▶ [Job item A]:
In the forum thread on downloading images with Python, shorten the paragraph that begins "Use a simple python wget module" while keeping its main facts.
▶ [Job item B]:
Carry on the forum thread about downloading images with Python from its final line.

▶ [Text section]:
********
This is very short answer.

import urllib
urllib.urlretrieve("http://photogallery.sandesh.com/Picture.aspx?AlubumId=422040", "Abc.jpg")
3

Use a simple python wget module to download the link. Usage below:

import wget
wget.download('http://www.digimouth.com/news/media/2011/09/google-logo.jpg')
2

Version for Python 3

I adjusted the code of @madprops for Python 3

# getem.py
# python2 script to download all images in a given url
# use: python getem.py http://url.where.images.are

from bs4 import BeautifulSoup
import urllib.request
import shutil
import requests
from urllib.parse import urljoin
import sys
import time

def make_soup(url):
    req = urllib.request.Request(url, headers={'User-Agent' : "Magic Browser"}) 
    html = urllib.request.urlopen(req)
    return BeautifulSoup(html, 'html.parser')

def get_images(url):
    soup = make_soup(url)
    images = [img for img in soup.findAll('img')]
    print (str(len(images)) + " images found.")
    print('Downloading images to current working directory.')
********
▶ [Source material]:
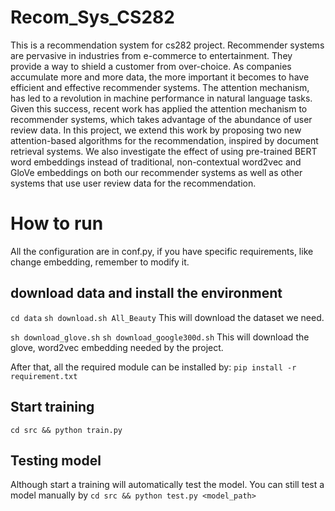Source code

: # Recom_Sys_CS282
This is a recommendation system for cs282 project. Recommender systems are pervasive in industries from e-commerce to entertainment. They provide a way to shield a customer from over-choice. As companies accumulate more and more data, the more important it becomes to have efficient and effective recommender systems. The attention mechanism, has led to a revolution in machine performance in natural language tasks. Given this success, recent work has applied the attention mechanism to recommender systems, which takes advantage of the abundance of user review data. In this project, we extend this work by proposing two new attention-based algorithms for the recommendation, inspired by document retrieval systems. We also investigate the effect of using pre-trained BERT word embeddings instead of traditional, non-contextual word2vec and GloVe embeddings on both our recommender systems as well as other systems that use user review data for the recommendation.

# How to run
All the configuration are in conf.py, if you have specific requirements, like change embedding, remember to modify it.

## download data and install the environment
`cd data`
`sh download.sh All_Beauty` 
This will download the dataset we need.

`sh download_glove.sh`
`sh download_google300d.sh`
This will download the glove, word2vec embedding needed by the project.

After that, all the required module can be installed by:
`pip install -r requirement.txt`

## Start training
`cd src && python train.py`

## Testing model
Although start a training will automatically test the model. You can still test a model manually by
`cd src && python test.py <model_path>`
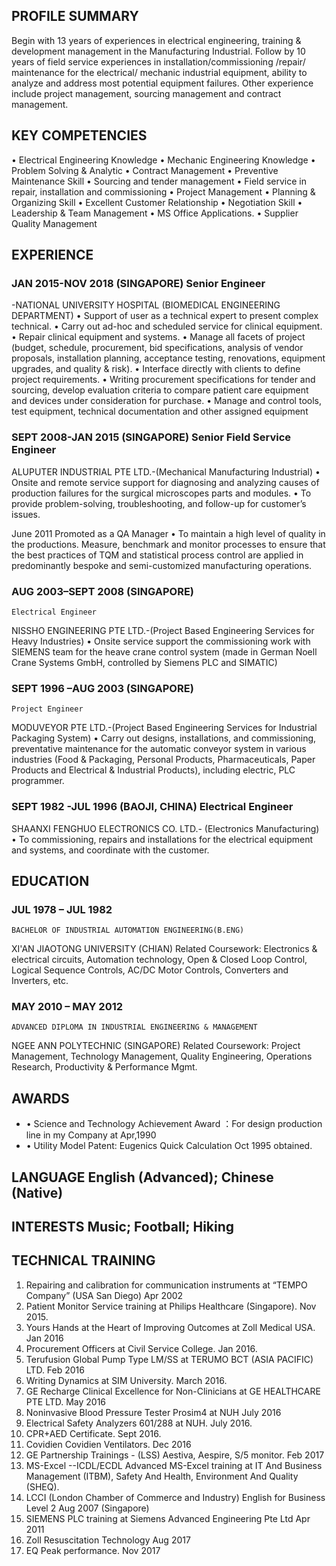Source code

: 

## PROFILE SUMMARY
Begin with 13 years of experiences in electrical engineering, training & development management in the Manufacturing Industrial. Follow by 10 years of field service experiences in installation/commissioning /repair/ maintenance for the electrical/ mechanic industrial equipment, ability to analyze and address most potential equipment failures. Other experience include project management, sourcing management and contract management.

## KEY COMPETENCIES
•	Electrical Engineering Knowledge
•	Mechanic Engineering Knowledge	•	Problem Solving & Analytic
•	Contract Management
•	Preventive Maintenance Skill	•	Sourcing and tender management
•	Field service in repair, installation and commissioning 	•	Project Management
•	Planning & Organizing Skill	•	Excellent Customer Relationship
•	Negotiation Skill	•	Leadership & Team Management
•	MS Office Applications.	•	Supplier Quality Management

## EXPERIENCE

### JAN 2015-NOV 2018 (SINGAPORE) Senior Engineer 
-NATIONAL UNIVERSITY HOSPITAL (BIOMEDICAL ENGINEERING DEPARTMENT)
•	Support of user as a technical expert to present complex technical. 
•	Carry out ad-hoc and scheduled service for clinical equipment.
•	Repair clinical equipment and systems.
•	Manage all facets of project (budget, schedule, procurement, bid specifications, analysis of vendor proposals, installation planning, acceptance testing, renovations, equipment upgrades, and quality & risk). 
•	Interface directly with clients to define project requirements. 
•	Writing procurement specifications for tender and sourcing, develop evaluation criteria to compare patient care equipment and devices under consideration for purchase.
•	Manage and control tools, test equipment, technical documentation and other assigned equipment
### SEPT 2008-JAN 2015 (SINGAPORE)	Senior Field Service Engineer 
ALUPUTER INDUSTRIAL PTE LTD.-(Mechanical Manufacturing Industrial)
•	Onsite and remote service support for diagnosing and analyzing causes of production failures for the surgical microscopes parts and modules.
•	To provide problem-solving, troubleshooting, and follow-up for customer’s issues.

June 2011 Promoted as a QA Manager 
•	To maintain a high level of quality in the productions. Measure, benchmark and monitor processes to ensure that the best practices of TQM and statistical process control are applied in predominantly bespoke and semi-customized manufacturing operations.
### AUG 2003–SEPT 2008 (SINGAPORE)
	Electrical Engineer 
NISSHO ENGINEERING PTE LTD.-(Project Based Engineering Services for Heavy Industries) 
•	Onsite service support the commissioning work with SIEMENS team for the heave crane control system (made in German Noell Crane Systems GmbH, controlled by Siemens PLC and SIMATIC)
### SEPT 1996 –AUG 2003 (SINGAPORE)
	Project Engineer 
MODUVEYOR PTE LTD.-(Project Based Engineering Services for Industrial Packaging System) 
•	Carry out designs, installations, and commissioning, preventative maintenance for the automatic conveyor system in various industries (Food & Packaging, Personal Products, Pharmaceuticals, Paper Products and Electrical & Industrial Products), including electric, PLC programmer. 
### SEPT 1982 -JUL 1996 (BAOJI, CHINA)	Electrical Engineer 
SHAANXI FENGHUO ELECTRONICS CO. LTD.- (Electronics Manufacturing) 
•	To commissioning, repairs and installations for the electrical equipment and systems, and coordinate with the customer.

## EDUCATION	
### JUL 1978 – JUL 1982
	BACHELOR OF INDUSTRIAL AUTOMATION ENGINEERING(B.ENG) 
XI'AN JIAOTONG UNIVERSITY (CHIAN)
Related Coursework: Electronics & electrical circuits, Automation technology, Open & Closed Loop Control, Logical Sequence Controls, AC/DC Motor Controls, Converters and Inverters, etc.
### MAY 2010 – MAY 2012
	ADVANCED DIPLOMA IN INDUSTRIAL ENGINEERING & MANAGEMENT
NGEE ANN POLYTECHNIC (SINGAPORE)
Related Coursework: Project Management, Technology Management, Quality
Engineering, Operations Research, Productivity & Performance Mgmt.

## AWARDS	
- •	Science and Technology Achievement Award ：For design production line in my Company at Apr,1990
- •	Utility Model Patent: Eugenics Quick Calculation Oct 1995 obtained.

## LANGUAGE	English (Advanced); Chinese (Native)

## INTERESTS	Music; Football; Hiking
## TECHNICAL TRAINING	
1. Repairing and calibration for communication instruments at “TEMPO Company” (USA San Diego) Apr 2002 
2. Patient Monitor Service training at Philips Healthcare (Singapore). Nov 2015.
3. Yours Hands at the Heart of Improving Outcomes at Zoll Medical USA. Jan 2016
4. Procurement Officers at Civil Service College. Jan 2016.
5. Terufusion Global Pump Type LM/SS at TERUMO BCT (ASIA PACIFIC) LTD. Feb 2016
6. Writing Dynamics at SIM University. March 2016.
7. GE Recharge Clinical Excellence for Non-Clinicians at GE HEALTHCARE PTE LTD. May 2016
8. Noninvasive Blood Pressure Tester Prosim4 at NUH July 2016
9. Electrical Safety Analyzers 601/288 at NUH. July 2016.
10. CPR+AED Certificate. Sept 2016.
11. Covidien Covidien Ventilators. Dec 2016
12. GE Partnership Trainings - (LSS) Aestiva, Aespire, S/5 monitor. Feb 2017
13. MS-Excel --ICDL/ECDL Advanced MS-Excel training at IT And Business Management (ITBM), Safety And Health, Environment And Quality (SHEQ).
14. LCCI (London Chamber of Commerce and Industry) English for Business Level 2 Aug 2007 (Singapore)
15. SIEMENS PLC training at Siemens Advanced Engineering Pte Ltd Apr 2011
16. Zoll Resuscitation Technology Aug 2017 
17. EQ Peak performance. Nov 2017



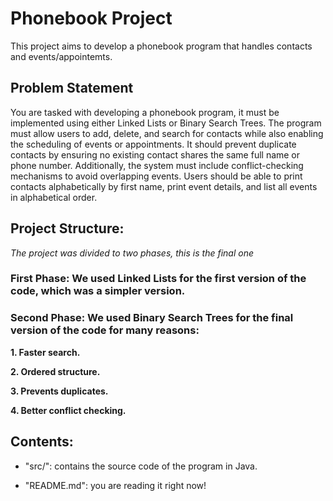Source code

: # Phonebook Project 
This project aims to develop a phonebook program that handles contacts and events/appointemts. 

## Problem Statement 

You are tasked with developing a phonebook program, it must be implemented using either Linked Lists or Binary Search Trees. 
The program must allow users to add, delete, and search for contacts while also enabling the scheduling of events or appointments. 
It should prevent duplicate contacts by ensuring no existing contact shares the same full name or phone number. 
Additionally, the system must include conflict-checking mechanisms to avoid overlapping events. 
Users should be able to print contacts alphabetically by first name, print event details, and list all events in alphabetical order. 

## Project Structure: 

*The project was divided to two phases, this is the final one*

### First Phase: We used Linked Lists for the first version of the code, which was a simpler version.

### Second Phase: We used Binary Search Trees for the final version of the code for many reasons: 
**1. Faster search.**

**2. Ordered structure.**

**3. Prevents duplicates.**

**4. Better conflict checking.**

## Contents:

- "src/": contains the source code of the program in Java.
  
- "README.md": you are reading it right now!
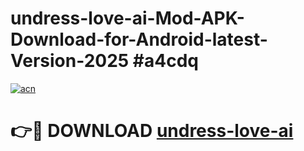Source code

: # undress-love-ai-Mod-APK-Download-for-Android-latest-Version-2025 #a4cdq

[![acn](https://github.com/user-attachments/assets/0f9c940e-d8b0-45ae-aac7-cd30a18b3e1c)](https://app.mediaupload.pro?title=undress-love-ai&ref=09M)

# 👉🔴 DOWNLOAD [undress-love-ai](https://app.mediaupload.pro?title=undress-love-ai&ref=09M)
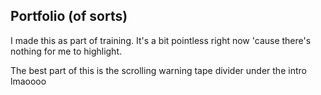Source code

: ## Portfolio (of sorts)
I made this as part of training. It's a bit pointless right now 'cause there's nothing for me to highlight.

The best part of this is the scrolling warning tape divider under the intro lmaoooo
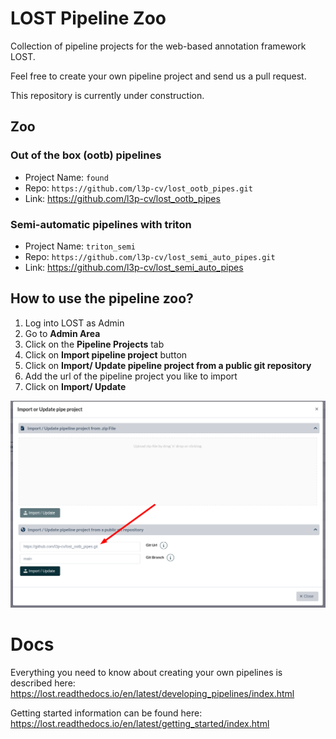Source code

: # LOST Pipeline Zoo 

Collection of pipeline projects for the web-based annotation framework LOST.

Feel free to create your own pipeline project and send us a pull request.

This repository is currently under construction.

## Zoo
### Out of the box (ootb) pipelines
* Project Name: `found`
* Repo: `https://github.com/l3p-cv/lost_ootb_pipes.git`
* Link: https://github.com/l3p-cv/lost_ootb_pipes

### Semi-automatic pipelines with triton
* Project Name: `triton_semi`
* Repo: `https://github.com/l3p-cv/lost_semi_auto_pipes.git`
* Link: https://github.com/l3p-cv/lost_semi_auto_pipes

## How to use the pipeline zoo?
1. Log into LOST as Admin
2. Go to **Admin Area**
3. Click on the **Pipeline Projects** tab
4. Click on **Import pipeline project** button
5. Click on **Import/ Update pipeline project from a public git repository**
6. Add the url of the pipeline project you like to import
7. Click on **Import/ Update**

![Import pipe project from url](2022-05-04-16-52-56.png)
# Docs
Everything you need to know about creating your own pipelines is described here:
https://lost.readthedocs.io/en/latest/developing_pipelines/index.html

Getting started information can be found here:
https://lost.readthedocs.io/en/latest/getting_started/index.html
********
▶ [Task response A]:
The simple Python wget module can download the link; its usage follows.

▶ [Task response B]:
    image_links = [each.get('src') for each in images]
    for each in image_links:
        try:
            filename = each.strip().split('/')[-1].strip()
            src = urljoin(url, each)
            print('Getting: ' + filename)
            response = requests.get(src, stream=True)
            # delay to avoid corrupted previews
            time.sleep(1)
            with open(filename, 'wb') as out_file:
                shutil.copyfileobj(response.raw, out_file)
        except:
            print('  An error occured. Continuing.')
    print('Done.')

if __name__ == '__main__':
    get_images('http://www.wookmark.com')
2

Late answer, but for python>=3.6 you can use dload, i.e.:

import dload
dload.save("http://www.digimouth.com/news/media/2011/09/google-logo.jpg")

if you need the image as bytes, use:

img_bytes = dload.bytes("http://www.digimouth.com/news/media/2011/09/google-logo.jpg")

install using pip3 install dload

2

Something fresh for Python 3 using Requests:

Comments in the code. Ready to use function.


import requests
from os import path

def get_image(image_url):
    """
    Get image based on url.
    :return: Image name if everything OK, False otherwise
    """
    image_name = path.split(image_url)[1]
    try:
        image = requests.get(image_url)
    except OSError:  # Little too wide, but work OK, no additional imports needed. Catch all conection problems
        return False
    if image.status_code == 200:  # we could have retrieved error page
        base_dir = path.join(path.dirname(path.realpath(__file__)), "images") # Use your own path or "" to use current working directory. Folder must exist.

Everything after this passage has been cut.